(Available records begins)

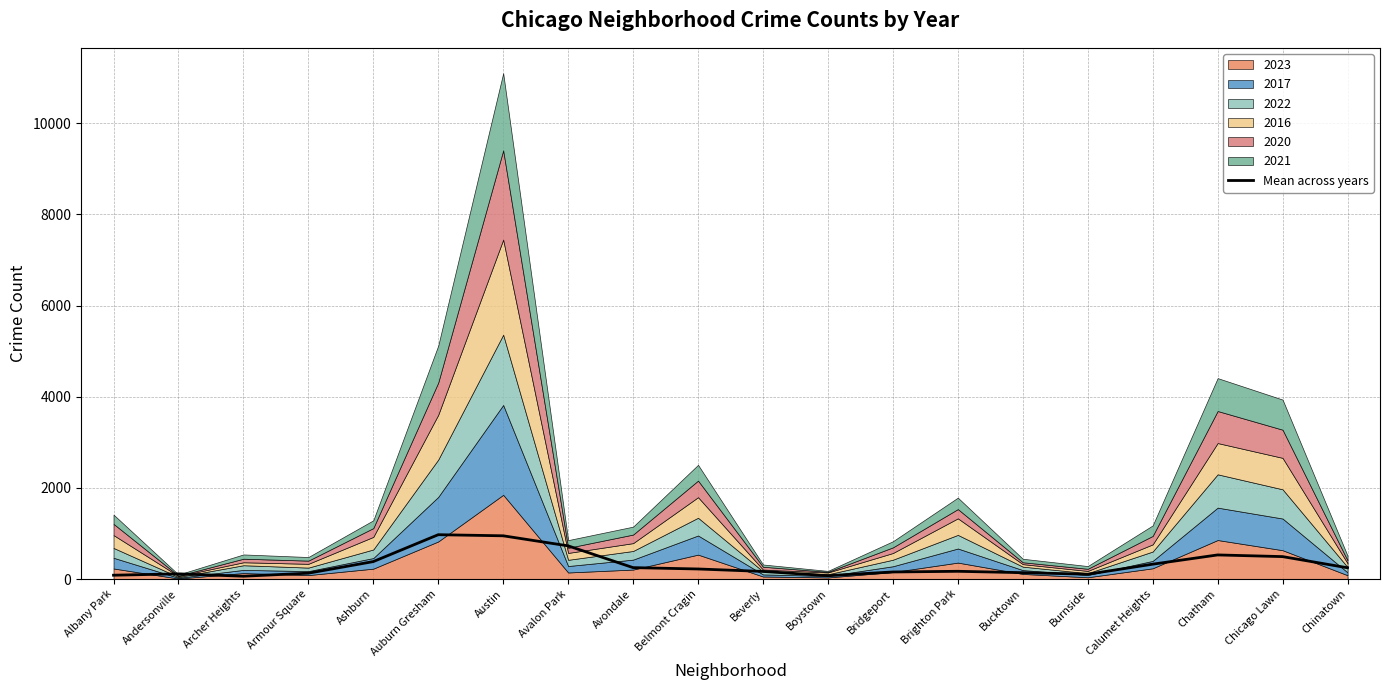

Approximately how many times larger is the value at Andersonville compared to Auburn Gresham?

0.1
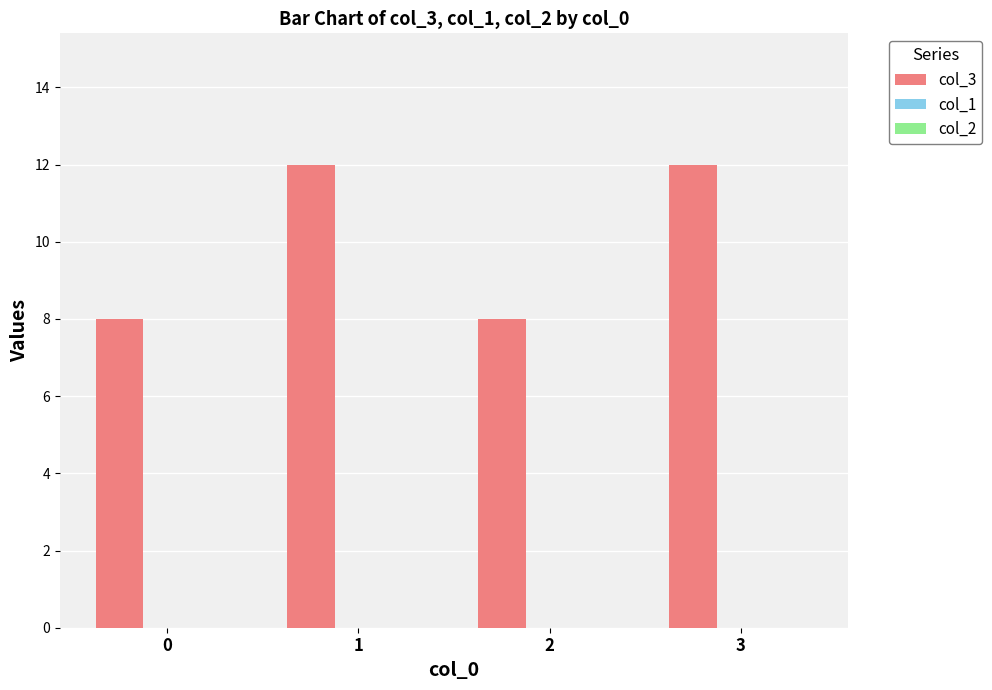

What is the value of the 3rd bar from the left?

8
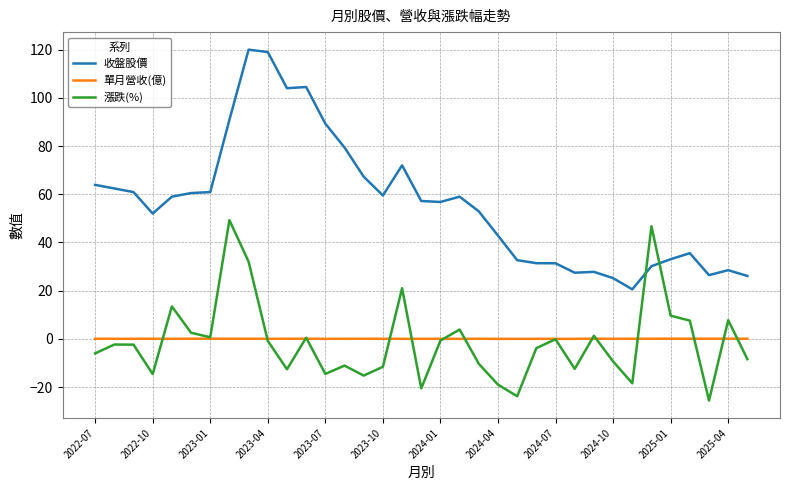

What is the average value of the 收盤股價 series?

56.3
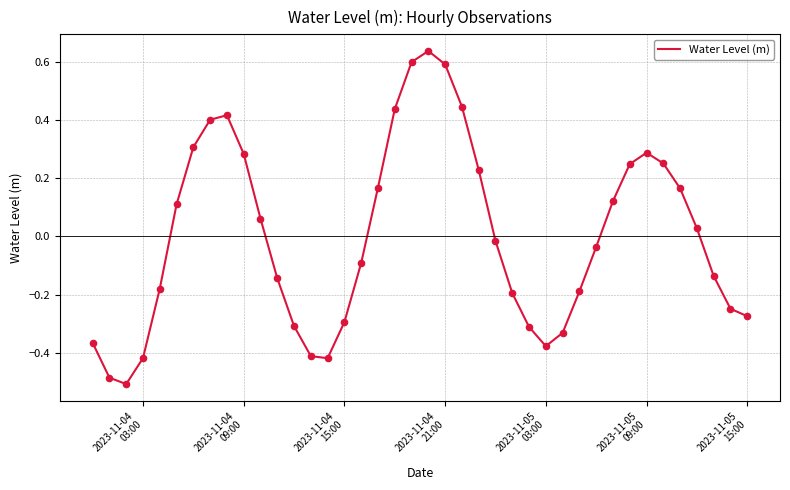

What is the difference between the maximum and minimum values?

1.1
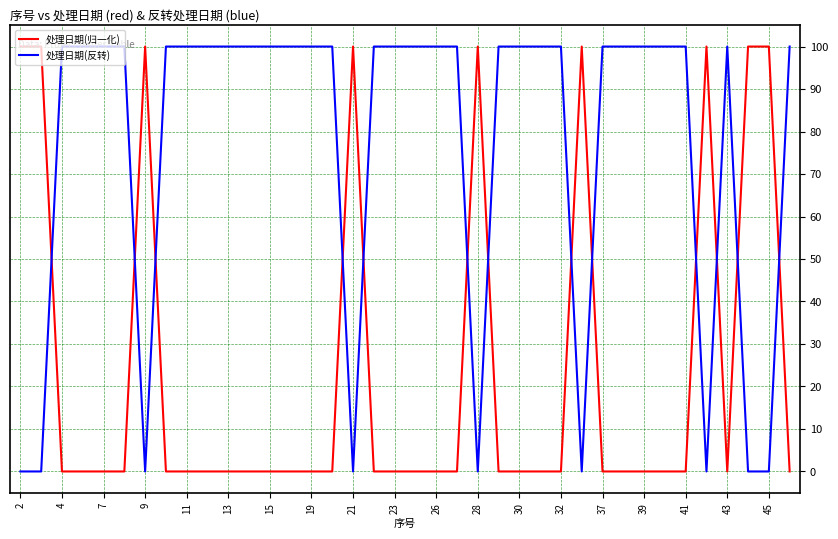

Which series has the largest total across all categories?

处理日期(反转)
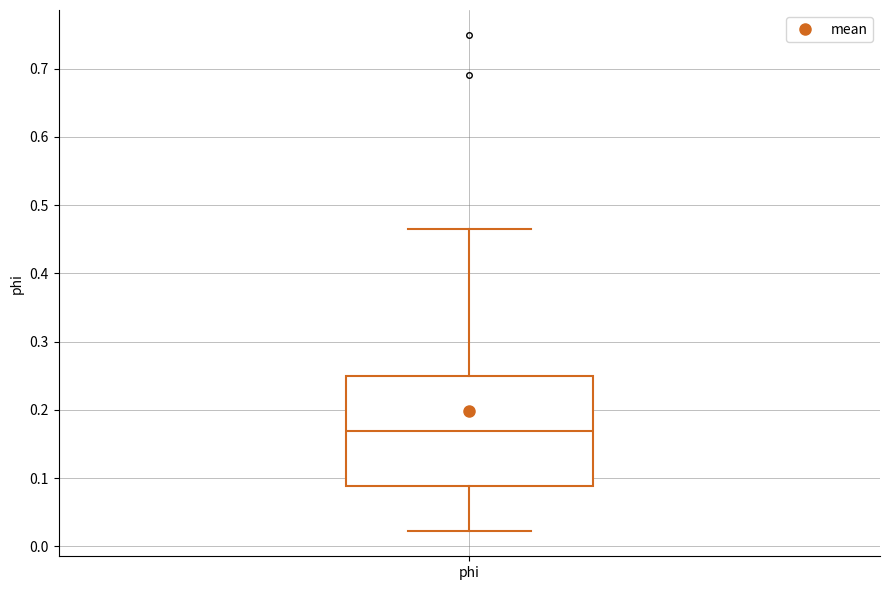

Transcribe this box plot: give where the median line is, the range the box spans, and where the two whiskers end, as read against the y-axis. The values are not printed on the chart, so give them approximately, as read against the axis.

median 0.17, box 0.09 to 0.25, whiskers 0.02 to 0.47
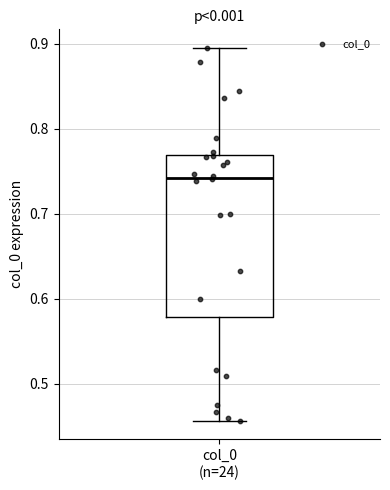

Read this box plot against the y-axis: the position of the median line, the range covered by the box, and the ends of both whiskers. The values are not printed on the chart, so give them approximately, as read against the axis.

median 0.74, box 0.58 to 0.77, whiskers 0.46 to 0.89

(Available records ends)

Rewrite the records above with every "y-axis" changed to "vertical axis" and everything else left as it is. Leave out the pictures.

Approximately how many times larger is the value at Andersonville compared to Auburn Gresham?

0.1

What is the value of the 3rd bar from the left?

8

What is the average value of the 收盤股價 series?

56.3

What is the difference between the maximum and minimum values?

1.1

Which series has the largest total across all categories?

处理日期(反转)

Transcribe this box plot: give where the median line is, the range the box spans, and where the two whiskers end, as read against the vertical axis. The values are not printed on the chart, so give them approximately, as read against the axis.

median 0.17, box 0.09 to 0.25, whiskers 0.02 to 0.47

Read this box plot against the vertical axis: the position of the median line, the range covered by the box, and the ends of both whiskers. The values are not printed on the chart, so give them approximately, as read against the axis.

median 0.74, box 0.58 to 0.77, whiskers 0.46 to 0.89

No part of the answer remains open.